#### Consegne da svolgere
(a) Secondo il documento sulla Crocifissione di Carmine Di Ruggiero, in quale anno il dipinto è entrato nella sezione di arte contemporanea di Capodimonte?
(b) Riporta senza modifiche il tratto del documento sulla Crocifissione che va da "Da diversi anni" fino a "contemporanea, Carmine Di Ruggiero." compreso.

#### Documento di riferimento
..........

L’Italia chiamò – Capodimonte oggi racconta… Crocifissione di Carmine Di Ruggiero
Per la rubrica L’Italia chiamò – Capodimonte oggi racconta… Maria Flavia Lo Regio, storica dell’arte e collaboratrice presso l’associazione Amici di Capodimonte, ci parla di una delle ultime opere arrivate a Capodimonte per arricchire la sezione di Arte Contemporanea del museo: la Crocifissione realizzata dall’artista napoletano Carmine Di Ruggiero.
Da diversi anni la direzione del Museo di Capodimonte, coltiva l’ambizioso obiettivo di esaltare l’identità del sito anche attraverso l’acquisizione di opere legate al territorio.
In questa prospettiva, nel 2019 la sezione di arte contemporanea si è arricchita di un nuovo dipinto, la Crocifissione, realizzato e donato da uno dei maggiori esponenti dell’arte napoletana contemporanea, Carmine Di Ruggiero.

..........

#### Dati forniti

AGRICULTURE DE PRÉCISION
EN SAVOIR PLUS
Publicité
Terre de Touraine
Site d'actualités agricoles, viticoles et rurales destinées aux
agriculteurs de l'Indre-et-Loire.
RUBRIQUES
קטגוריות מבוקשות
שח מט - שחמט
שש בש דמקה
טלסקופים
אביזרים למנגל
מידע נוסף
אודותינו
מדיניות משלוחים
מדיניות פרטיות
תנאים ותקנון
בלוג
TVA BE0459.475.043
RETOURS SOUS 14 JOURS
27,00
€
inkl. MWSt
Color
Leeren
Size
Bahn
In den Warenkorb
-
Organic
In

..........

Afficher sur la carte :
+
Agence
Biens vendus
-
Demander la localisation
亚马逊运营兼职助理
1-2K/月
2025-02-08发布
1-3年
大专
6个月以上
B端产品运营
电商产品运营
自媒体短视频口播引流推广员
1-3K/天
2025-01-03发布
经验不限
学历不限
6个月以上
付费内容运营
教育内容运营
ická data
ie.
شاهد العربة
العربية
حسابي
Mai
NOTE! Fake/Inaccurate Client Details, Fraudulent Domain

..........

#### Risposte
(a) Nel 2019.

(b)
Da diversi anni la direzione del Museo di Capodimonte, coltiva l’ambizioso obiettivo di esaltare l’identità del sito anche attraverso l’acquisizione di opere legate al territorio.
In questa prospettiva, nel 2019 la sezione di arte contemporanea si è arricchita di un nuovo dipinto, la Crocifissione, realizzato e donato da uno dei maggiori esponenti dell’arte napoletana contemporanea, Carmine Di Ruggiero.